What the task asks →
From the data below, retype exactly the lines starting with the one that contains "- armchair [391,311,549,472]" and ending with the one that contains "- architectural model [522,477,669,541]", both included.

Dataset entries →
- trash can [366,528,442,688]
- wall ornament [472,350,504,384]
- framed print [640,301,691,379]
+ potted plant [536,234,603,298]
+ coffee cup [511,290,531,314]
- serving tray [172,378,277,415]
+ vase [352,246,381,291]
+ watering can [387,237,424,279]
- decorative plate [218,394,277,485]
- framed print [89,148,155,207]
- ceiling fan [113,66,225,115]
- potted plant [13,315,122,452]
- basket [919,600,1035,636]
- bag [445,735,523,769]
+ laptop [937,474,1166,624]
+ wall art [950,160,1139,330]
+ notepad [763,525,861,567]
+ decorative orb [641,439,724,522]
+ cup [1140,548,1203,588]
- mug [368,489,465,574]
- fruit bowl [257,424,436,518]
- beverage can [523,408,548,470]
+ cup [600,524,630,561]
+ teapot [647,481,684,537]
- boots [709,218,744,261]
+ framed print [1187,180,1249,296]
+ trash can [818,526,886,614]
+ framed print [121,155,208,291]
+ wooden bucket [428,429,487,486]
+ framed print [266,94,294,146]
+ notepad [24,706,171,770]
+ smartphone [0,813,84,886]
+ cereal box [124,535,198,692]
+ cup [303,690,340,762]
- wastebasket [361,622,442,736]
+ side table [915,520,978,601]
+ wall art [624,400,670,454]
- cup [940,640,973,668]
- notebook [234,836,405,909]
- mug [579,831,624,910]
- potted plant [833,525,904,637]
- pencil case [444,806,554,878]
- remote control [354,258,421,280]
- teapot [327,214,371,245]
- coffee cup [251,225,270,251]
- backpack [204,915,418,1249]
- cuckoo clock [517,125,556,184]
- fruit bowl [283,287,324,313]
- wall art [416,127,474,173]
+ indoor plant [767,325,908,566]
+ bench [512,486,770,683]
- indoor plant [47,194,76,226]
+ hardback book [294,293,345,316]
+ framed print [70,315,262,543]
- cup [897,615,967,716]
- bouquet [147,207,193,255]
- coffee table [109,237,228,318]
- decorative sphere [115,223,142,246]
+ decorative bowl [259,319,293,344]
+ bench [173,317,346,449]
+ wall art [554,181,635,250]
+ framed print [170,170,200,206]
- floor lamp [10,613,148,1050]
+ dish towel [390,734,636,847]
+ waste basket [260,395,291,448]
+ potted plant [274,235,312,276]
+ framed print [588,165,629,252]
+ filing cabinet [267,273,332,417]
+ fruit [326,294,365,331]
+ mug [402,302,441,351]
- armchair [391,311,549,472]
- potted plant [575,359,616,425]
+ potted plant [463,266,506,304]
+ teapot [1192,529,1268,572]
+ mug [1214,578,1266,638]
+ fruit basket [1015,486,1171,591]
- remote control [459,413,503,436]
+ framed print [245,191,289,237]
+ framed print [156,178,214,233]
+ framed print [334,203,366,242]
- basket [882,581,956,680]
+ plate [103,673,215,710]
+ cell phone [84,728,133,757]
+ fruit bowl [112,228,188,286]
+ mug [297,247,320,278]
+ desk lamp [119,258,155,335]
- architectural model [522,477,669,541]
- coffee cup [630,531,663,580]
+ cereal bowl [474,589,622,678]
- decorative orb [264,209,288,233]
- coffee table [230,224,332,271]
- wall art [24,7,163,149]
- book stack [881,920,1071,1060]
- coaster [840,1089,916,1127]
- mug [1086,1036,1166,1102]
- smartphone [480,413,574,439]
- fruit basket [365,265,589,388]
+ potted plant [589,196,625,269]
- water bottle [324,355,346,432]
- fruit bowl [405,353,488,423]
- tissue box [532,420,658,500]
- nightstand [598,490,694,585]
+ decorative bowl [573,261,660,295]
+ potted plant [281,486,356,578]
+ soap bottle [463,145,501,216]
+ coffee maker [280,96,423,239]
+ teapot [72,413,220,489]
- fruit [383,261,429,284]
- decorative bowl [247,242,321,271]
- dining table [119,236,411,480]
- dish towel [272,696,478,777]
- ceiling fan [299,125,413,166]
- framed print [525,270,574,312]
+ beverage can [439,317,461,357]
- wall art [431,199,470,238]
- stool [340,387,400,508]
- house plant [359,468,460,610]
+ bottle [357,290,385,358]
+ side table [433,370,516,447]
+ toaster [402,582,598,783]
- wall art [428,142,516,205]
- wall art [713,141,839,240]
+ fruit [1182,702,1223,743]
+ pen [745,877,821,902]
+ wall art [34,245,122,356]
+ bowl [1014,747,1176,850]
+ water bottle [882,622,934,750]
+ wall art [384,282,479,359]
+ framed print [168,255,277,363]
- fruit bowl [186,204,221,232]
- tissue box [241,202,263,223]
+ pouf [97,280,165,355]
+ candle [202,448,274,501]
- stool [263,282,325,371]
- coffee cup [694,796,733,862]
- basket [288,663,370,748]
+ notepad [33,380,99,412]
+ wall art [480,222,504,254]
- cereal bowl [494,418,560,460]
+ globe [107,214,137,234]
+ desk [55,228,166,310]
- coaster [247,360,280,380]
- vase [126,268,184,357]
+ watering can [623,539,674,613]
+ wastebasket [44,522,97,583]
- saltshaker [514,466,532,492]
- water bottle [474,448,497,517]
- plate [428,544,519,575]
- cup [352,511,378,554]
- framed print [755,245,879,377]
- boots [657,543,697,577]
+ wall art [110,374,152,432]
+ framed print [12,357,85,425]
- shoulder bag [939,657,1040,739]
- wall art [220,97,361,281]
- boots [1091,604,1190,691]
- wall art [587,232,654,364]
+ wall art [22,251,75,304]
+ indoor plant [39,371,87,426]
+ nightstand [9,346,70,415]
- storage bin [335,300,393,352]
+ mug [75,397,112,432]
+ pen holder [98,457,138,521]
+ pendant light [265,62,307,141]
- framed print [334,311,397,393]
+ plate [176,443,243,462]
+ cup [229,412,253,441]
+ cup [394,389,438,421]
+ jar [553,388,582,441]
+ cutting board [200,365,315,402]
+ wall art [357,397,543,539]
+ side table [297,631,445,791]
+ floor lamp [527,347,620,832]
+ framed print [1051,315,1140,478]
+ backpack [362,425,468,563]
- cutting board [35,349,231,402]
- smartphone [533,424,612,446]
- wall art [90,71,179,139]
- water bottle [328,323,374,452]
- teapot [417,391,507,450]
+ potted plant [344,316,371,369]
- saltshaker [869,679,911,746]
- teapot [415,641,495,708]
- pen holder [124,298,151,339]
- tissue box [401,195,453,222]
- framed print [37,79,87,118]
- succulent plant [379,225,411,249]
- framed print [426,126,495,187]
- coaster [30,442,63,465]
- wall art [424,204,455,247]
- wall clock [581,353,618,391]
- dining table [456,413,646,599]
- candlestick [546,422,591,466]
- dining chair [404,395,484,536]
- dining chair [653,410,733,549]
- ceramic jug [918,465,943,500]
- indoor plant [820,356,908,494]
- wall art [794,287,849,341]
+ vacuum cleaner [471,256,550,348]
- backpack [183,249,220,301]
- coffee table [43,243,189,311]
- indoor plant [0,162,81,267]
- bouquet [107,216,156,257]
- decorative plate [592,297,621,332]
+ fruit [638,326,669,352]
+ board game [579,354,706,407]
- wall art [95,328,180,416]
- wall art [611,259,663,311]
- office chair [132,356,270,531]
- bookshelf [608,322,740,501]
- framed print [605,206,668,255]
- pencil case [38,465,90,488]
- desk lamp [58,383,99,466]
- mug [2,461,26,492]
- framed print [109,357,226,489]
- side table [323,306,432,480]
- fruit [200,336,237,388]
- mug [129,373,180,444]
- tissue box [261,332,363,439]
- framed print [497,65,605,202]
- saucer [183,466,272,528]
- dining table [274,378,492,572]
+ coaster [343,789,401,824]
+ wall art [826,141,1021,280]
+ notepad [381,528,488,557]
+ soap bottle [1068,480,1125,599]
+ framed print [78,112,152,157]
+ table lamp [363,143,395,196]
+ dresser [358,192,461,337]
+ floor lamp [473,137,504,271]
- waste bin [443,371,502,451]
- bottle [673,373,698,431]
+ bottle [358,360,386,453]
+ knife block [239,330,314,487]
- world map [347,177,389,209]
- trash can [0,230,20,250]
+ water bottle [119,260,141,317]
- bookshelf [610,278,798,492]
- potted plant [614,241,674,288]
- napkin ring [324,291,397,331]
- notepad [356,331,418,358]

Answer to the problem →
- armchair [391,311,549,472]
- potted plant [575,359,616,425]
+ potted plant [463,266,506,304]
+ teapot [1192,529,1268,572]
+ mug [1214,578,1266,638]
+ fruit basket [1015,486,1171,591]
- remote control [459,413,503,436]
+ framed print [245,191,289,237]
+ framed print [156,178,214,233]
+ framed print [334,203,366,242]
- basket [882,581,956,680]
+ plate [103,673,215,710]
+ cell phone [84,728,133,757]
+ fruit bowl [112,228,188,286]
+ mug [297,247,320,278]
+ desk lamp [119,258,155,335]
- architectural model [522,477,669,541]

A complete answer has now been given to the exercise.